## REQUIREMENT
Among the lines below, keep only those from the one containing "13 Indicate the" through the one containing "b If 'Yes,'", and reproduce them exactly.
(SOURCE DATA begins)
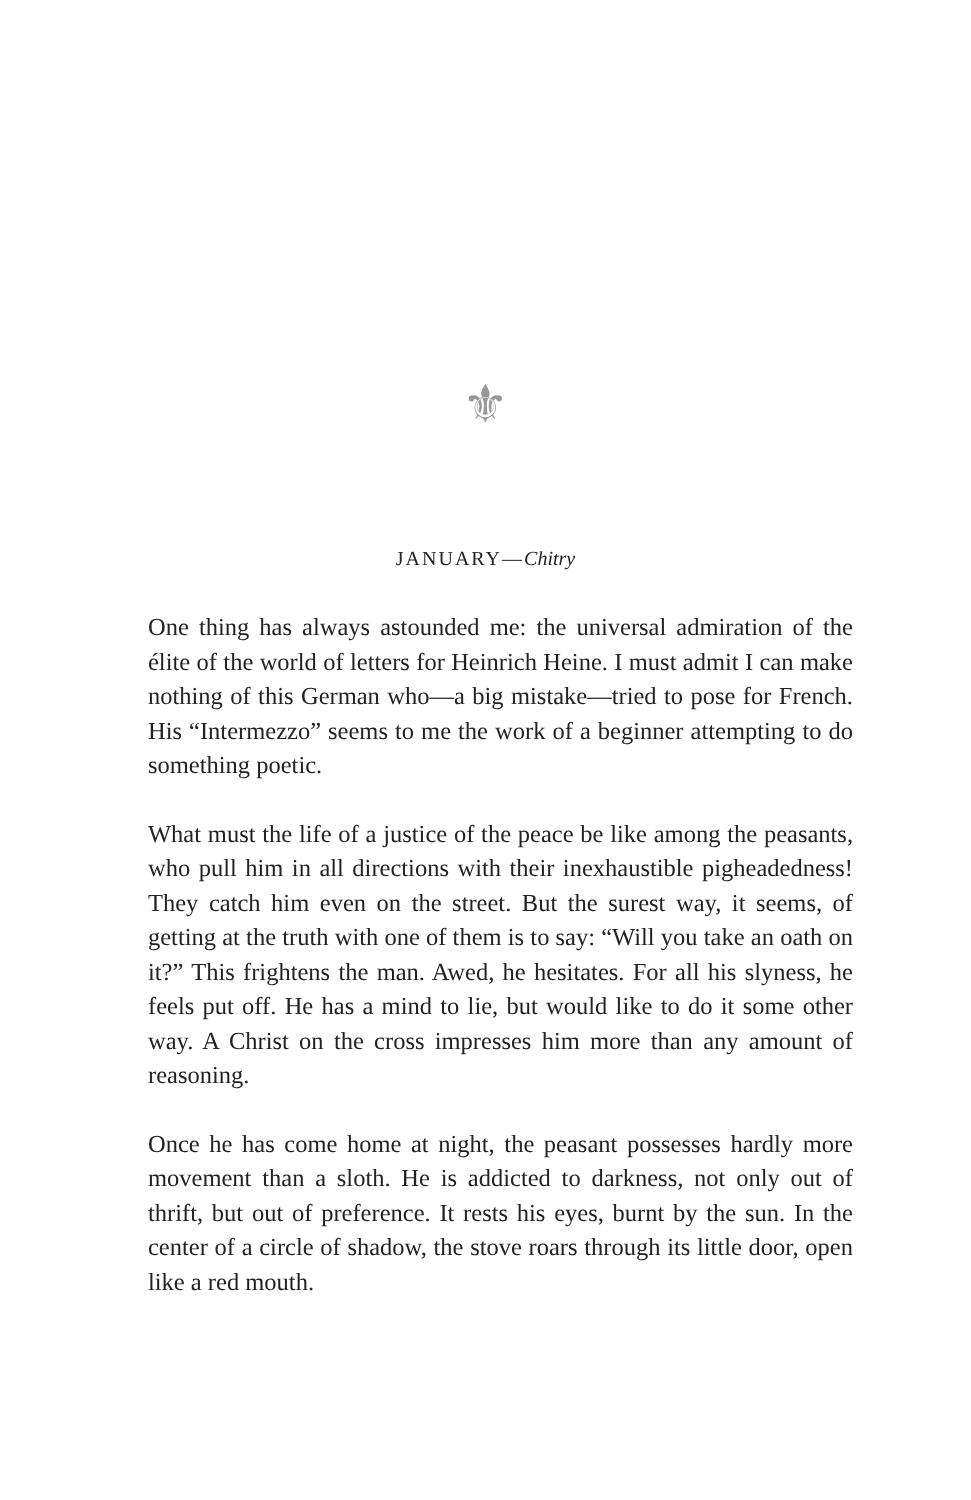⚜
JANUARY—Chitry
One thing has always astounded me: the universal admiration of the élite of the world of letters for Heinrich Heine. I must admit I can make nothing of this German who—a big mistake—tried to pose for French. His “Intermezzo” seems to me the work of a beginner attempting to do something poetic.
What must the life of a justice of the peace be like among the peasants, who pull him in all directions with their inexhaustible pigheadedness! They catch him even on the street. But the surest way, it seems, of getting at the truth with one of them is to say: “Will you take an oath on it?” This frightens the man. Awed, he hesitates. For all his slyness, he feels put off. He has a mind to lie, but would like to do it some other way. A Christ on the cross impresses him more than any amount of reasoning.
Once he has come home at night, the peasant possesses hardly more movement than a sloth. He is addicted to darkness, not only out of thrift, but out of preference. It rests his eyes, burnt by the sun. In the center of a circle of shadow, the stove roars through its little door, open like a red mouth.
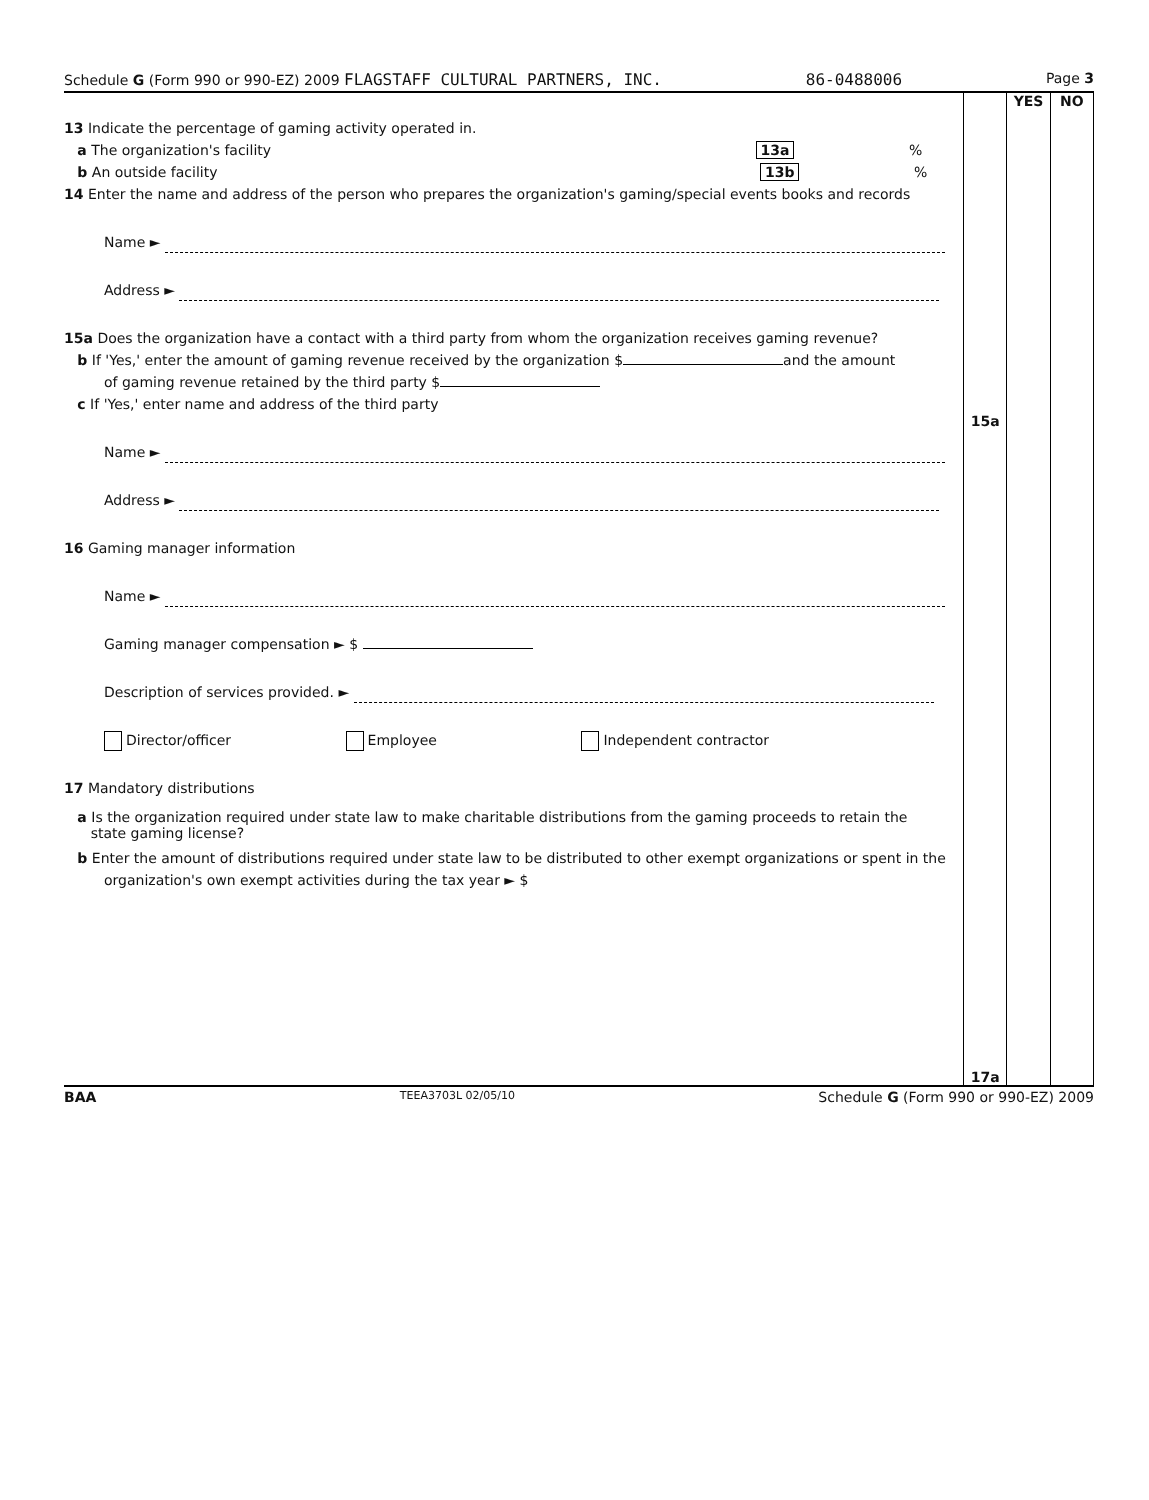Schedule G (Form 990 or 990-EZ) 2009 FLAGSTAFF CULTURAL PARTNERS, INC. 86-0488006 Page 3
13 Indicate the percentage of gaming activity operated in.
a The organization's facility 13a %
b An outside facility 13b %
14 Enter the name and address of the person who prepares the organization's gaming/special events books and records
Name ►
Address ►
15a Does the organization have a contact with a third party from whom the organization receives gaming revenue?
b If 'Yes,' enter the amount of gaming revenue received by the organization $ and the amount
of gaming revenue retained by the third party $
c If 'Yes,' enter name and address of the third party
Name ►
Address ►
16 Gaming manager information
Name ►
Gaming manager compensation ► $
Description of services provided. ►
Director/officer Employee Independent contractor
17 Mandatory distributions
a Is the organization required under state law to make charitable distributions from the gaming proceeds to retain the
state gaming license?
b Enter the amount of distributions required under state law to be distributed to other exempt organizations or spent in the
organization's own exempt activities during the tax year ► $
15a
17a
YES NO
BAA TEEA3703L 02/05/10 Schedule G (Form 990 or 990-EZ) 2009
(SOURCE DATA ends)
## ANSWER FOR THE TASK
13 Indicate the percentage of gaming activity operated in.
a The organization's facility 13a %
b An outside facility 13b %
14 Enter the name and address of the person who prepares the organization's gaming/special events books and records
Name ►
Address ►
15a Does the organization have a contact with a third party from whom the organization receives gaming revenue?
b If 'Yes,' enter the amount of gaming revenue received by the organization $ and the amount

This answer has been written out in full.